= IEEE P80 =

IEEE standard P80 is a technical standard of the Institute of Electrical and Electronics Engineers (IEEE), governing outdoor AC substations (although under special circumstances it may also be applied to indoor AC substations). It was last approved on the 28th September, 2017. The standard governs requirements for the grounding and insulation of substations for safety purposes. The standard, along with IEEE P81, is widely used within the industry in power applications.

== Specifications ==
For AC currents at the frequency used for power grids (i.e. 50 or 60 Hz), the threshold of lethality for current passing through the human body is only 0.1 A, although this value can be much higher for short surges, or for higher frequencies.

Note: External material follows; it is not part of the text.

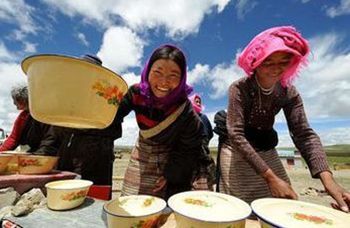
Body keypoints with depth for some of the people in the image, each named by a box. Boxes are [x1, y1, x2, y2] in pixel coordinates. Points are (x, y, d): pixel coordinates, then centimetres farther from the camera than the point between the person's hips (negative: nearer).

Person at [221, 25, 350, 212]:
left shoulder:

As a result, the standard recommends an emphasis on fast fault clearing time in order to reduce both the probability and duration of any potential exposure of humans to dangerous fault current.

In general, a system of horizontal grid conductors and vertical rods and electrodes is recommended. This is to reduce the aforementioned fault clearing time, as well as ensuring that there are multiple paths for a high fault current to dissipate, ensuring that ground potential gradients dangerous to those standing near the substation will not occur. An example implementation given consists of copper rods buried 0.3-0.5m below ground, and spaced 3-7m apart. In situations where space is at a premium, or other difficulties prevent the construction of a proper grounding grid, ground rods may be driven in deeper, and a wire mat may also be used.